GoLibAFL

Introduction

This project provides a setup for fuzzing golang binaries using LibAFL. By leveraging Go’s native libFuzzer-compatible instrumentation (sancov_8bit), we enable advanced fuzzing capabilities beyond Go’s built-in fuzzing support.

• In-process fuzzing for maximum performance.
• Coverage-guided fuzzing with comparison tracing support for guided mutation.
• Interoperability with Go via Foreign Function Interface (FFI).

Performance

Across all our 24-hour benchmarks, GoLibAFL consistently achieved higher code coverage than existing Go fuzzing solutions. Below is the result for the prometheus target.

Installation

Requirements

• Go 1.18 or later (recommended: latest version)
• Rust (nightly toolchain recommended for optimizations)
• Cargo and Rust toolchain installed

Building and running a fuzzer

1. Clone the repository:

   git clone <repo-url>
   cd <repo-name>

2. Define your golang harness (see below)
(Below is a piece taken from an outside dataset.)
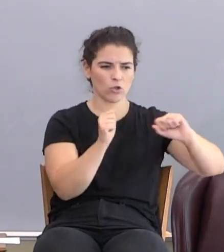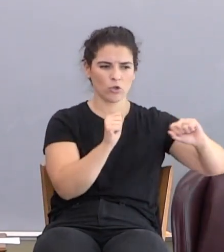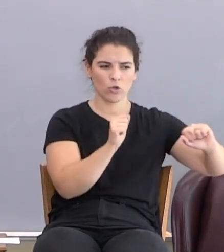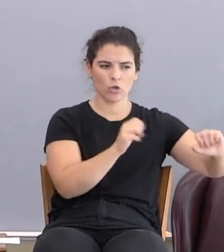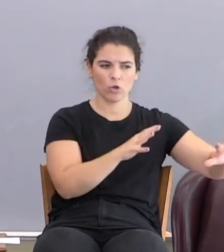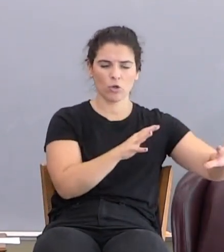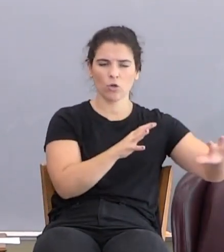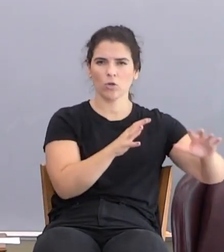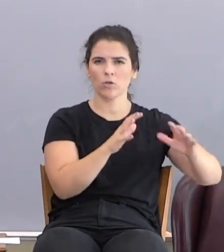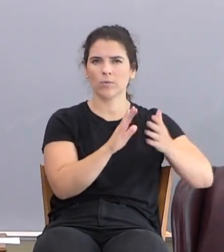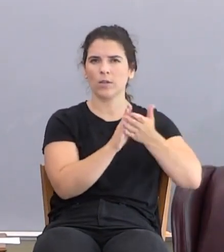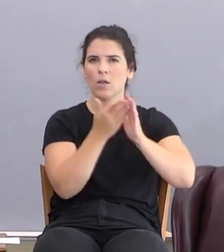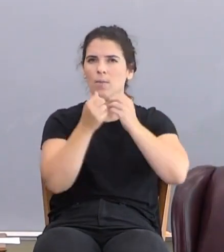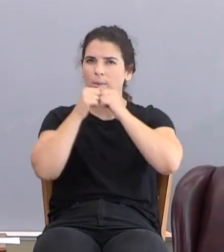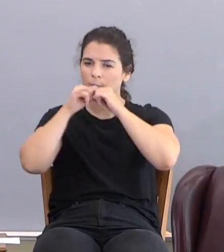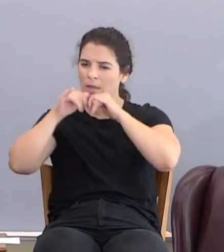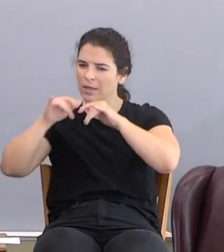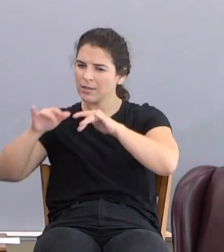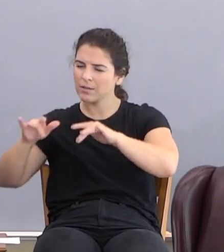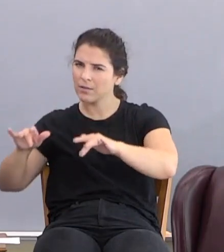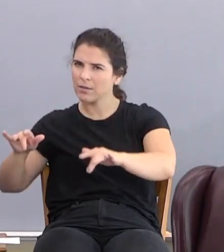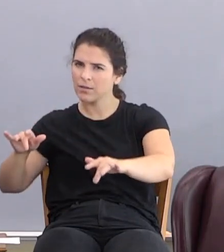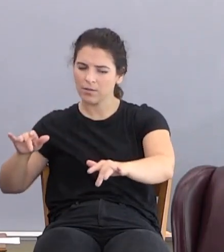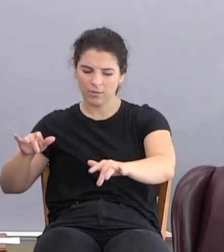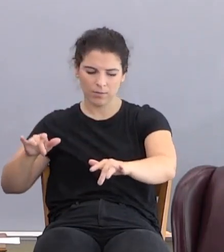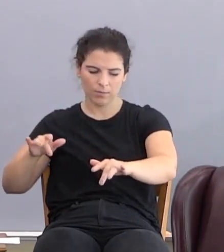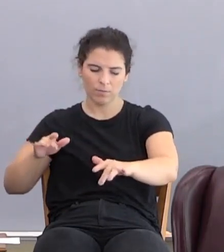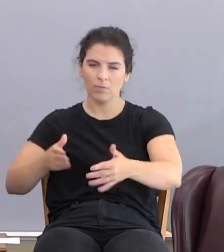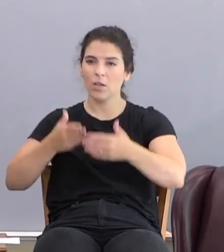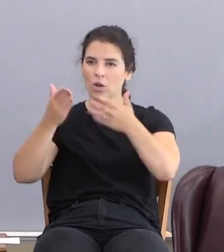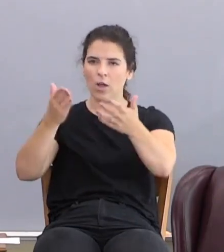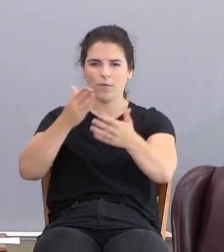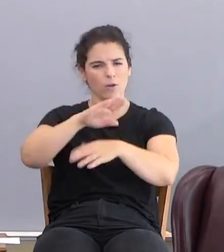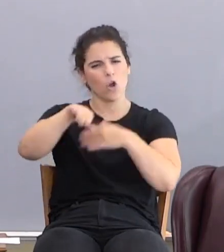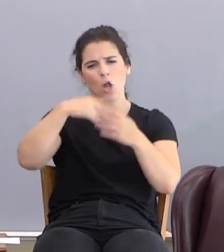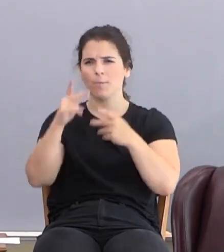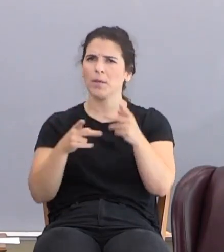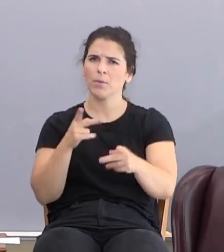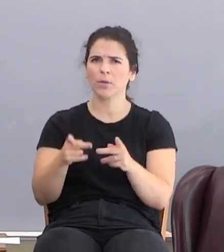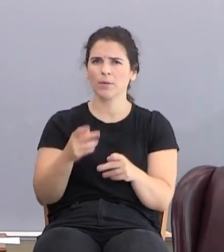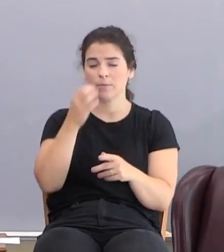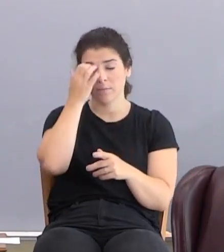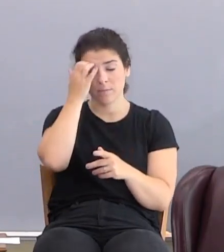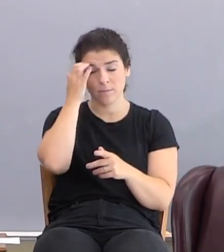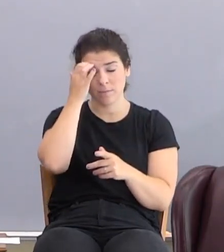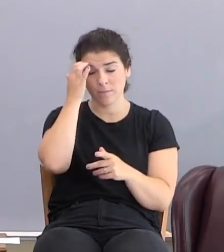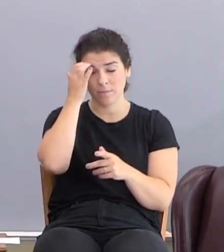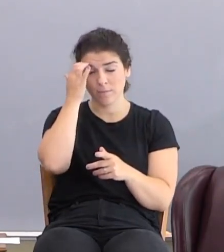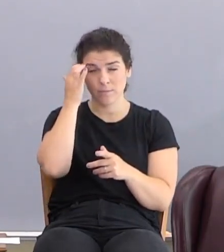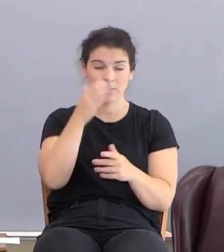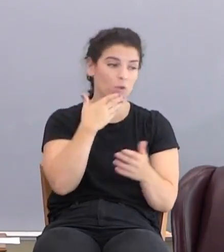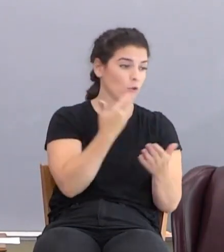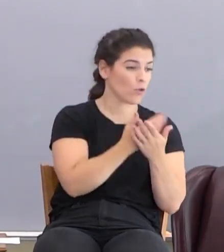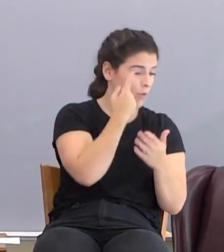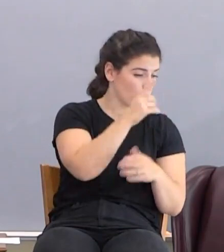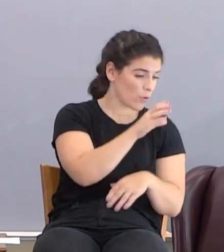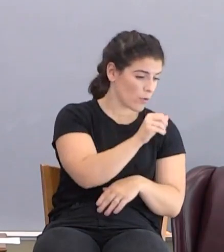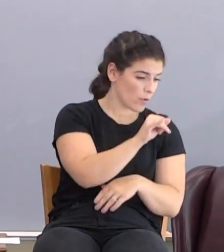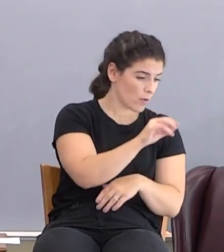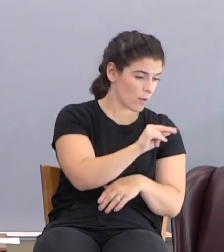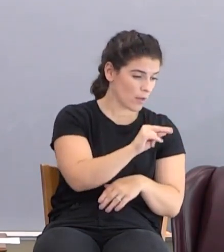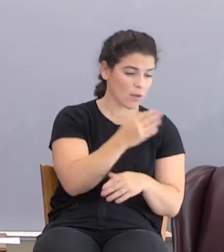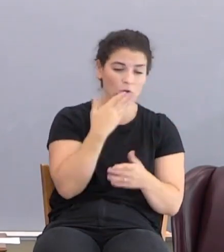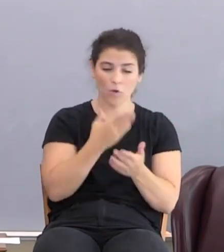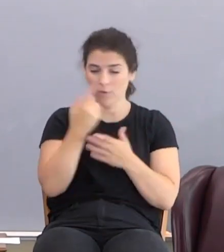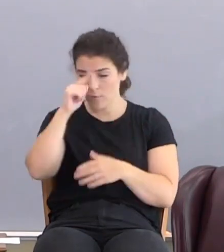into a blessing, and then extended it to everybody. If it was good for Cain, it's good for me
3. Define the harness location with the environement variable HARNESS:

   export "HARNESS=harnesses/prometheus"

4. Build and run the Rust-based LibAFL fuzzer:

   cargo run --release -- fuzz

   or

   docker build --build-arg HARNESS="harnesses/prometheus" -t golibafl .
   docker run -v ./output:/golibafl/output golibafl

Usage

Defining a harness in Go

Implement your harness in the LLVMFuzzerTestOneInput function, which will be used by LibAFL:

func LLVMFuzzerTestOneInput(data *C.char, size C.size_t) C.int {
   // `data` should be converted to the type you need and passed as input
   input := C.GoBytes(unsafe.Pointer(data), C.int(size))
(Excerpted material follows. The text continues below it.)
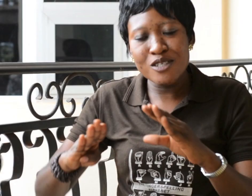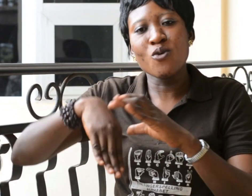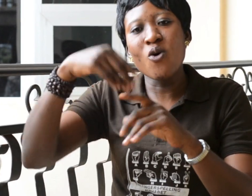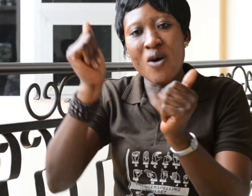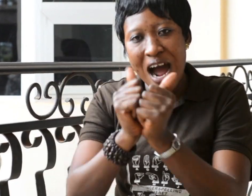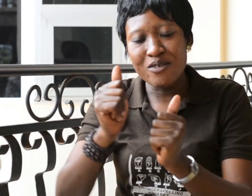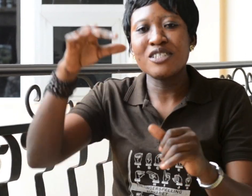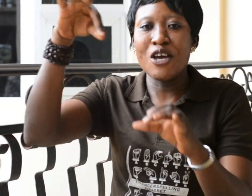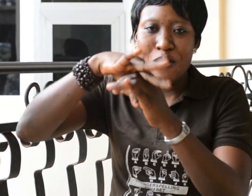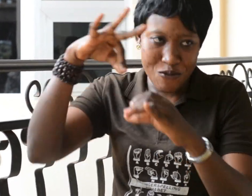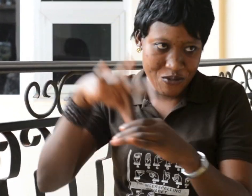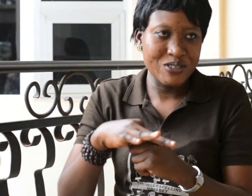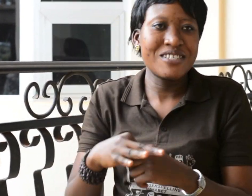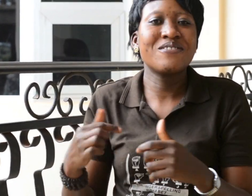Peace, go out and vote.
   // function to be fuzzed, i.e `parse`
   mylib.parse(input)
}

For an example setup, refer to our harness template.

Running a specific input

To execute the harness with a specific input, run:

cargo run -- run -i <path_to_input>

If no input path is provided, the default input directory is ./input.

Available options

To see the available command-line options for a subcommand, use:

cargo run -- fuzz --help
cargo run -- run --help

Troubleshoot

Issues on macOS

Undefined symbols for architecture arm64

While fuzzing on macOS, you might encounter issues like:

  = note: Undefined symbols for architecture arm64:
            "_CFArrayAppendValue", referenced from:
                _runtime.text in libharness.a[2](go.o) 
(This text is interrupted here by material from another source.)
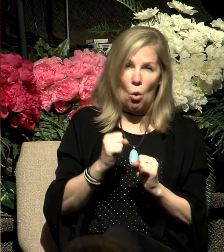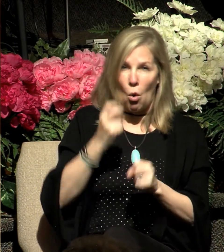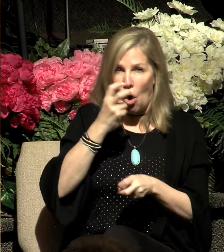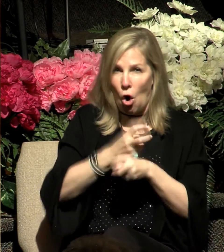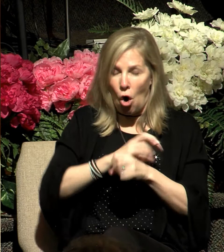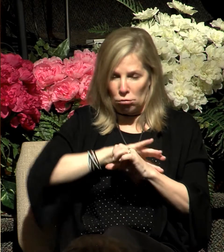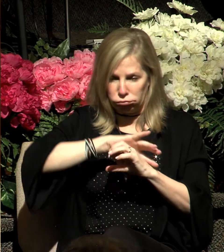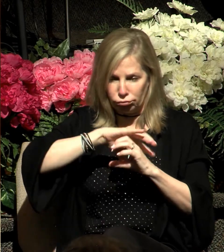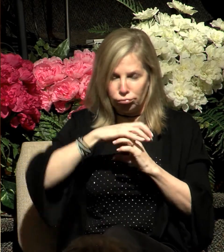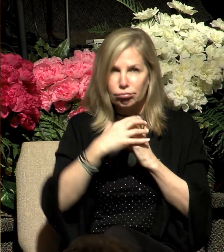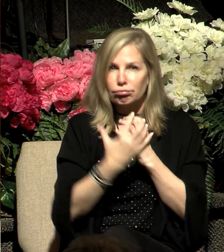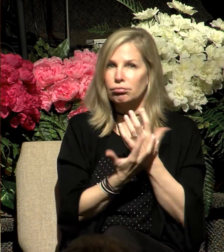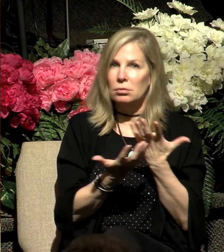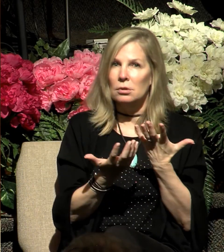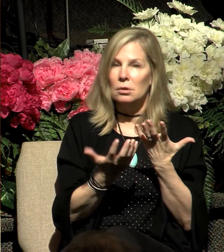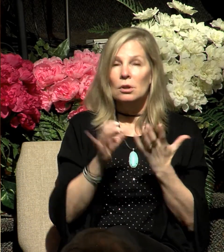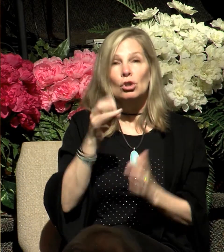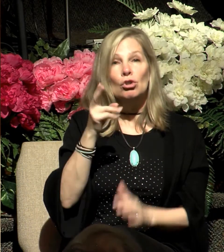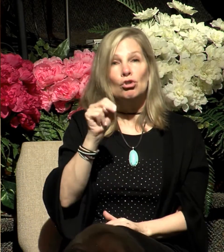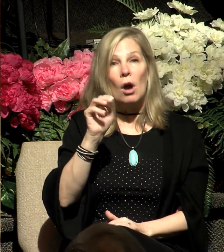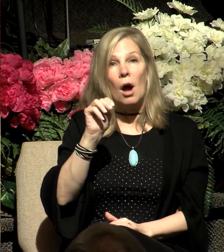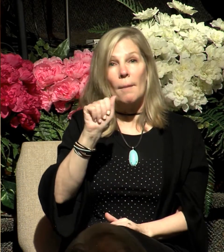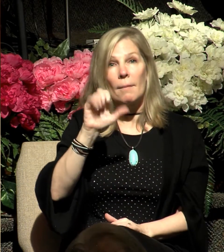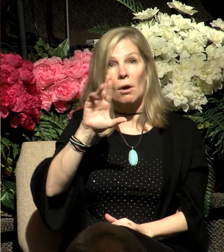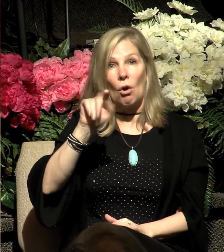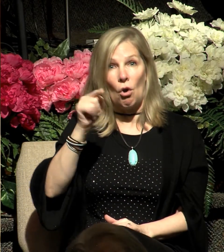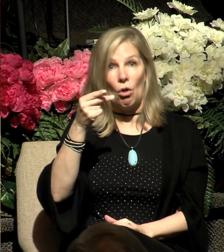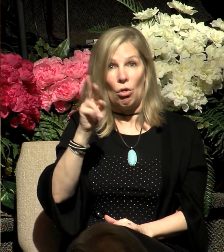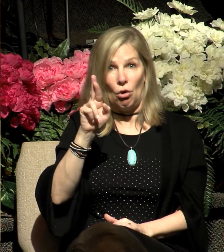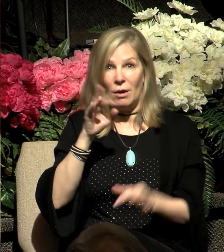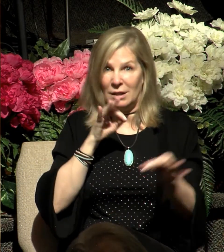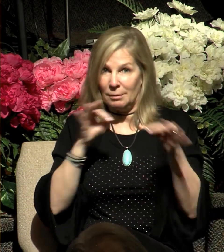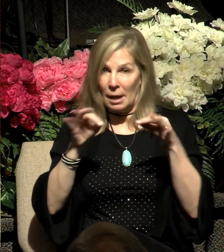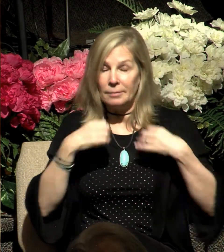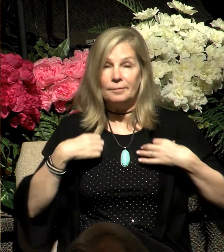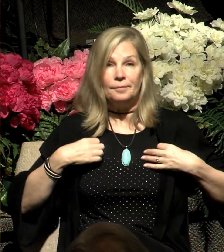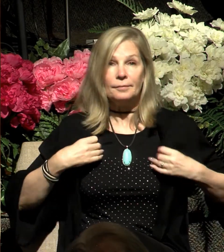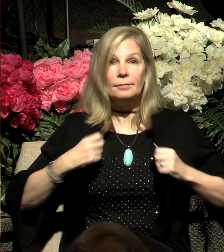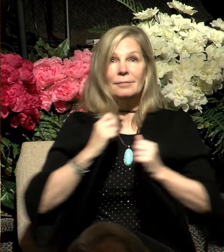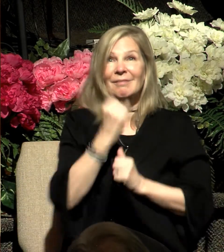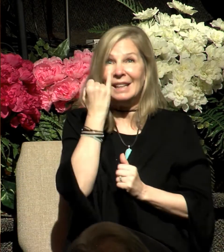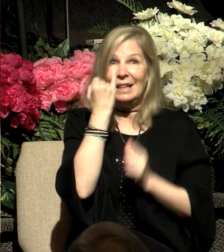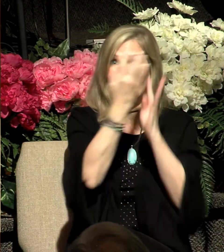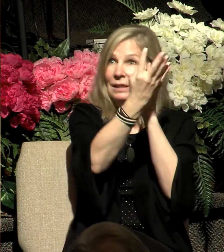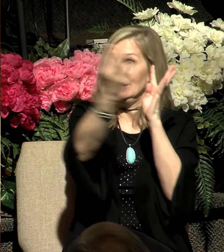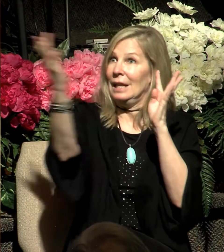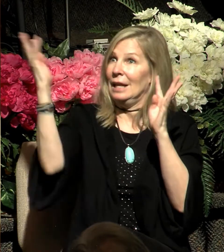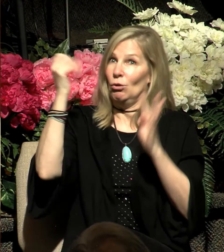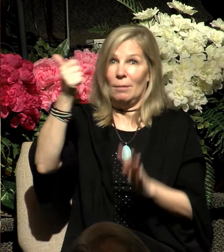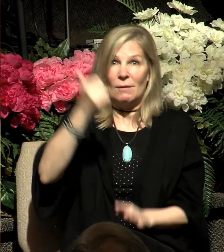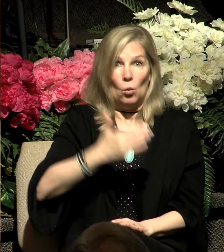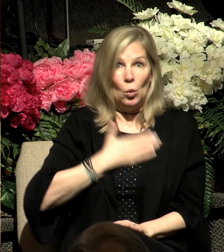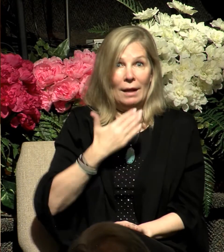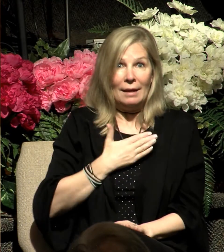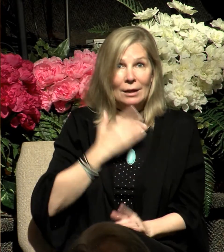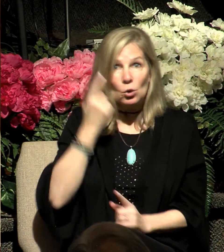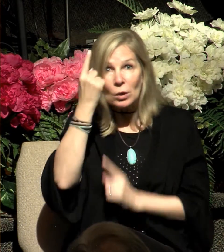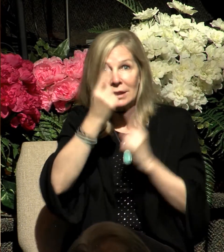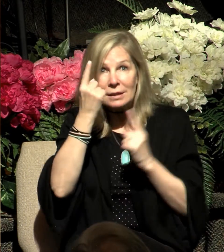insightful words by John MacArthur. He writes, Had the Sanhedrin been willing to consider the facts, they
If that is the case, update the build.rs and add the missing framework(s) missed within the #[cfg(target_os = "macos")] block, for example:

println!("cargo:rustc-link-lib=framework=CoreFoundation");
println!("cargo:rustc-link-lib=framework=Security"); 
println!("cargo:rustc-link-lib=framework=SystemConfiguration");
println!("cargo:rustc-link-lib=dylib=resolv");

You can find the missing frameworks by Googling the missing symbol. Here _CFArrayAppendValueis missing which is in CoreFoundation, thus the cargo:rustc-link-lib=framework=CoreFoundation.

Performance optimization

• Use Rust nightly toolchain for optimized memory mapping.
• Upgrade Go to at least version 1.23 to avoid cgo stack bound performance issues.

Todo's

• Fix garbage collector limitations

License

This project is licensed under the Apache 2.0 License.